Dry Skin

Skin can be dry for many reasons including: daily use of soap, chlorine in pools, hot water and certain skin conditions like eczema, psoriasis, allergies. Itching is very common. Your skin is composed of cells and oil. This oil is a high quality product containing many natural oils which has not been duplicated by cosmetic or pharmaceutical companies despite years of effort.

When you use soap or detergents on your pots and pans, the oils are removed. This also happens with your skin. You are washing this superb oil down the drain and, if you moisturize after bathing, you are using an expensive product which is only a cheap imitation of your own oil. Your natural oil helps to hold the skin cells together and when the oil is lost, you begin to see signs of drying, itching and even cracking and eczema as your skin cells become loose.

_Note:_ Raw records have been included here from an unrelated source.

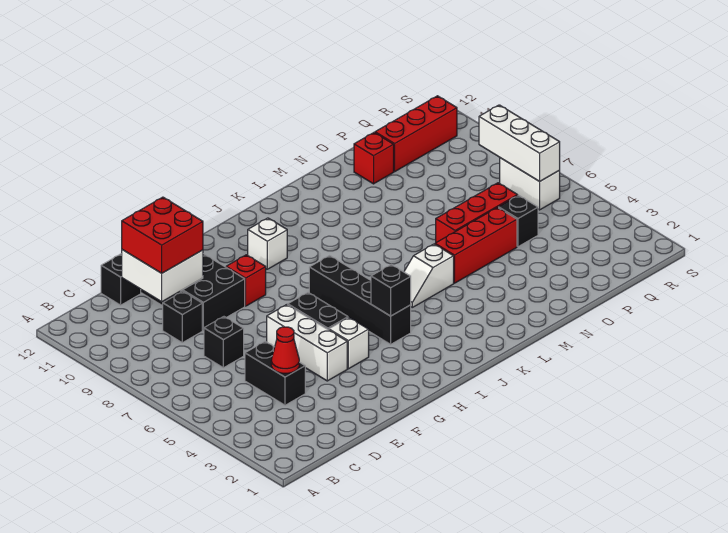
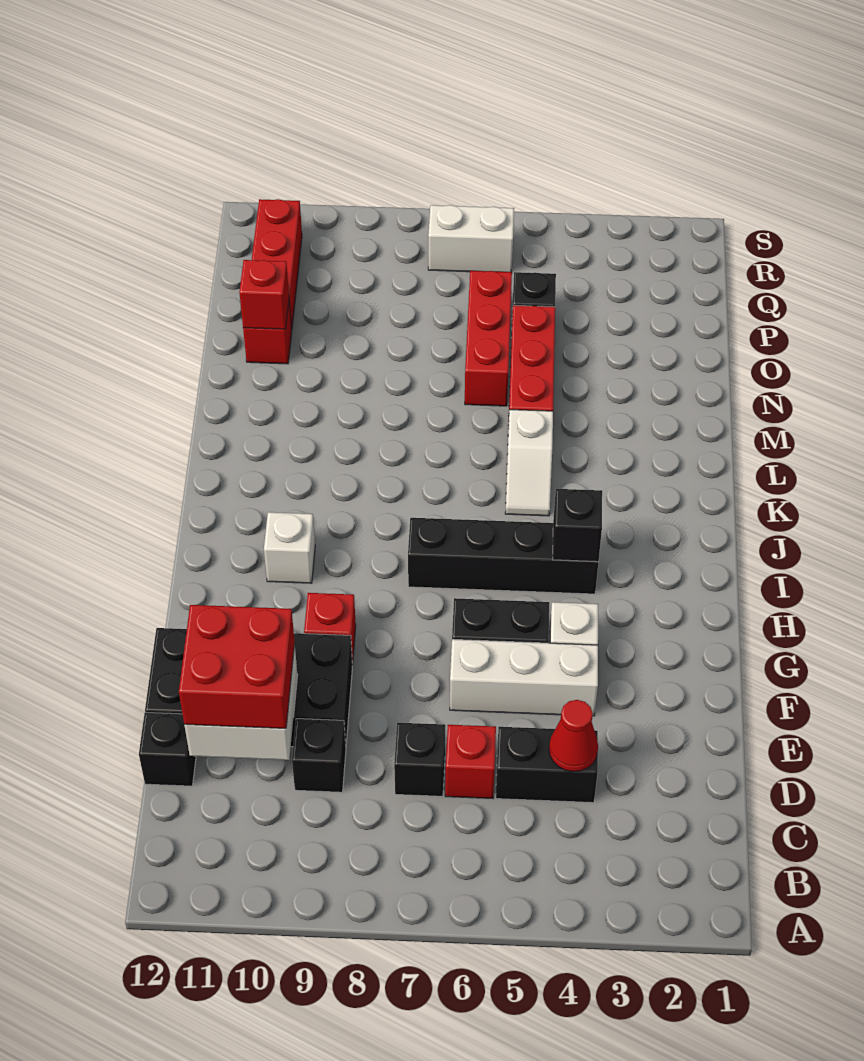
none -> red brick D6 level 1
none -> red brick O11 level 2
white brick R6:R8 level 2 -> none

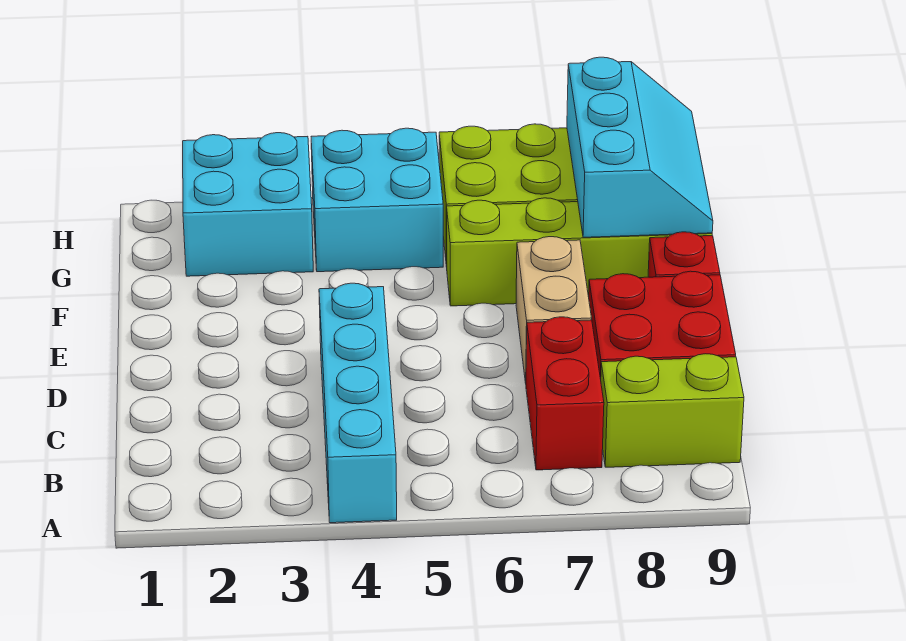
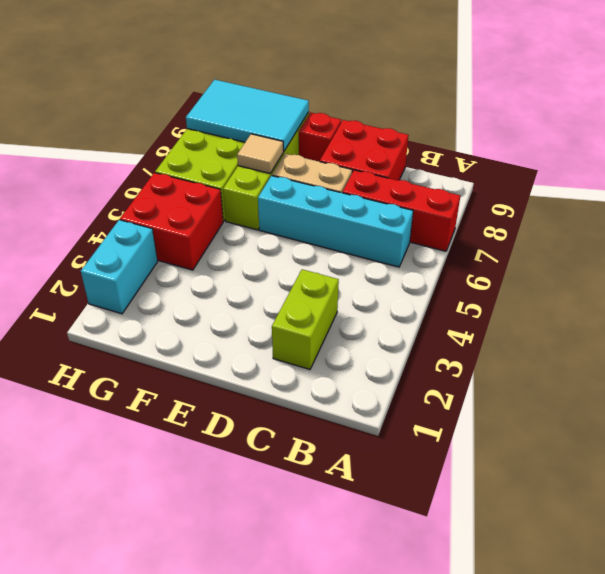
cyan brick A4:D4 level 1 -> cyan brick B6:E6 level 1
red brick B7:C7 level 1 -> red brick A7:C7 level 1
lime brick B8:B9 level 1 -> lime brick C2:C3 level 1
none -> tan tile F7 level 2
cyan slope F8:H9 level 2 top 8 -> cyan tile F8:H9 level 2
cyan brick G2:H3 level 1 -> cyan brick H2:H3 level 1
cyan brick G4:H5 level 1 -> red brick G4:H5 level 1

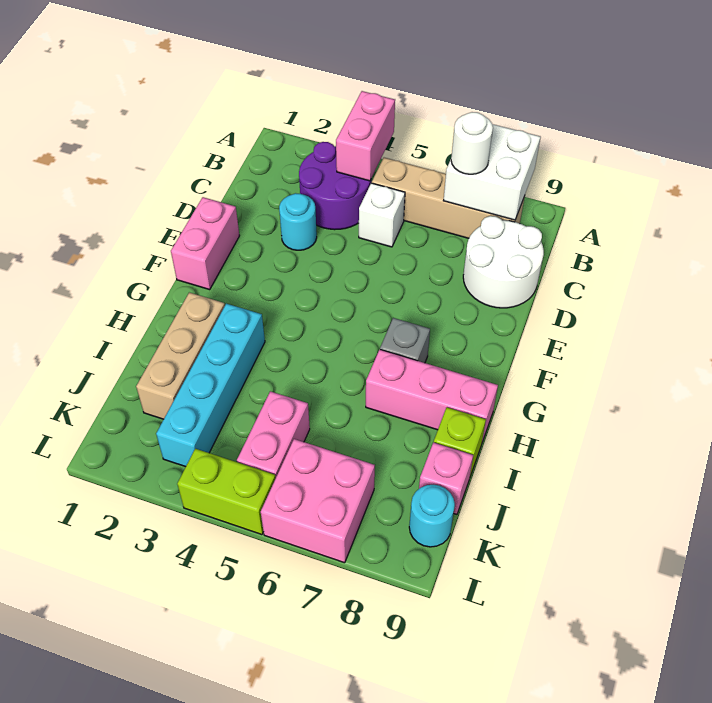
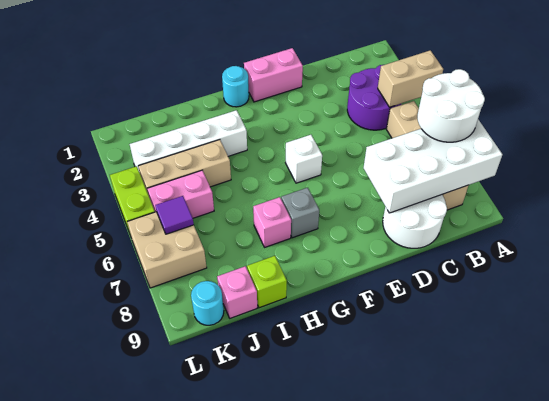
pink brick A4:B4 level 2 -> tan brick A4:B4 level 2
white brick A7:B8 level 2 -> white brick A7:D8 level 2
white round brick B7 level 3 -> white round brick A6:B7 level 3
white brick C5 level 1 -> white brick F5 level 1
cyan round brick D3 level 1 -> cyan round brick G1 level 1
tan brick H2:J2 level 1 -> tan brick I4:K4 level 1
cyan brick H3:K3 level 1 -> white brick H3:K3 level 1
pink brick H7:H9 level 1 -> pink brick H7 level 1
pink brick K6:L7 level 1 -> tan brick K6:L7 level 1
none -> purple tile K6 level 2

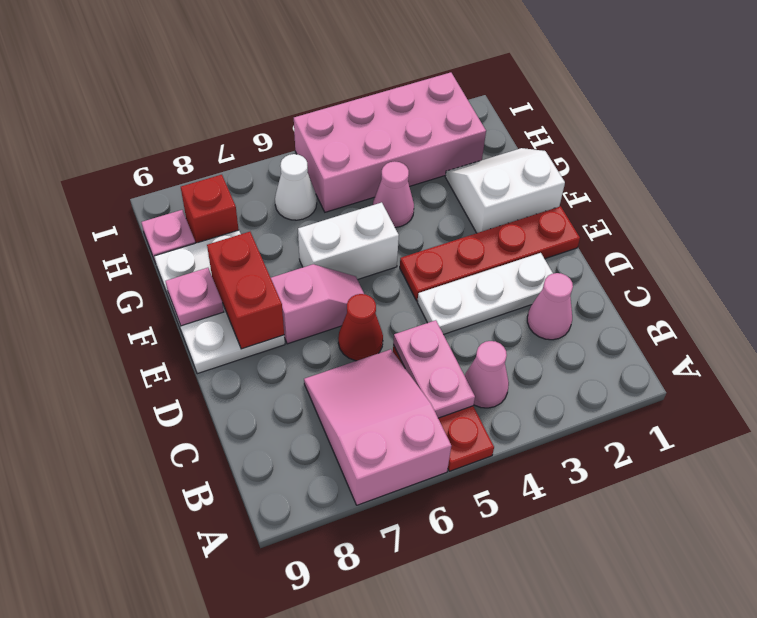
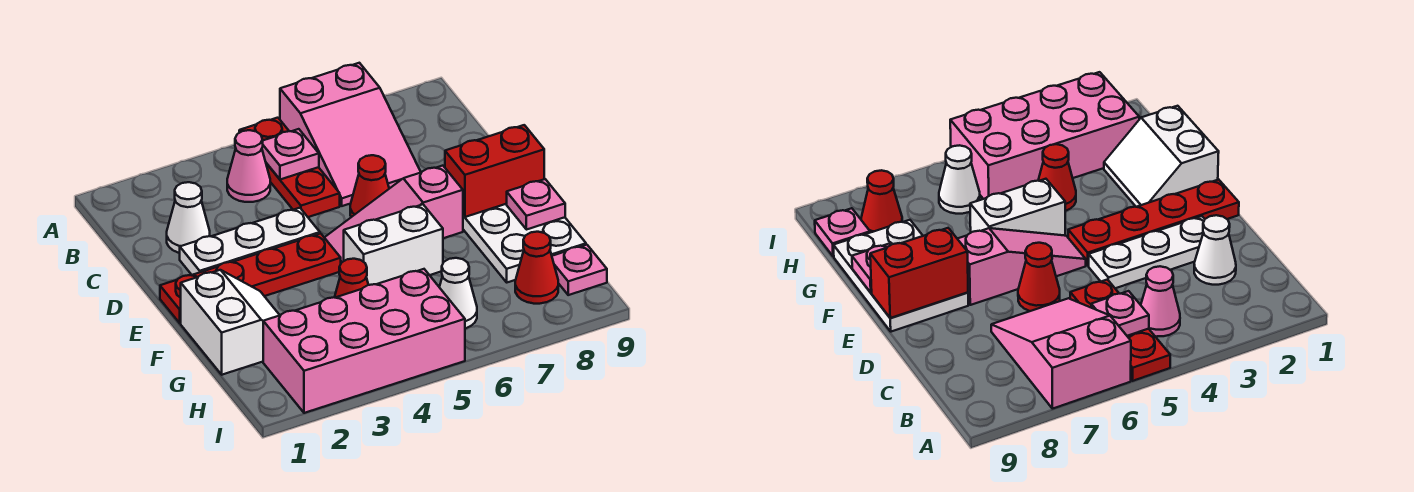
pink plate B5:C5 level 2 -> pink plate B5 level 2
pink cone C2 level 1 -> white cone C2 level 1
pink slope E6:E7 level 1 top 7 -> pink slope E5:E7 level 1 top 7
red brick E8:F8 level 2 -> red brick E8:E9 level 2
white slope F1:G2 level 1 top F -> white slope F1:G2 level 1 top 1
pink cone G4 level 1 -> red cone G4 level 1
red brick H8 level 1 -> red cone H8 level 1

Our skin and leather have a lot in common. If leather gets wet, then dries, it will crack. But, if we oil the leather before it dries, it will not crack. Human skin is similar. Normal skin has the ability, unlike leather which is dead, to make its own oils and new cells. So, most of the time, drying our skin does not cause a problem, because our natural recovery makes up for the drying process.

Eczema is an extreme dry-skin condition. The skin is losing its race to keep up with the production of oils and new cells as they are lost. There are several reasons for this. Atopic eczema, a hereditary problem, is one cause. Age, which reduces the oil producing glands in the skin, is another. The most common reason is simply too much contact with soaps, chemicals and water.

Once the skin dries, it cracks. Each time the skin gets wet and dry again, it becomes drier than it was before. Dry skin itches. Scratching damages the skin; it loses more moisture, and the process becomes a vicious “scratch-itch” cycle. A rash occurs.

Treatment consists of bathing with lukewarm water without soap. I prefer Cetaphil soap free cleanser. After bathing, a good emollient cream should be applied while the skin is still damp. I prefer CeraVe cream, Eucerin lotion, Eucerin Cream, Aveeno moisturizing cream, Bag balm, Crisco Shortening, and my favorite,  food grade coconut oil. A cortisone cream or ointment may also be prescribed.

This should be applied sparingly to affected areas two times a day and followed by a generous application of emollient cream. When the rash is under control, the cortisone cream or ointment may be discontinued but the emollient cream should still be used for at least 1 month after all irritation has cleared.

Avoidance of all irritating chemicals, soaps, and solvents (like paint thinner or gasoline) must also be priority for at least a month.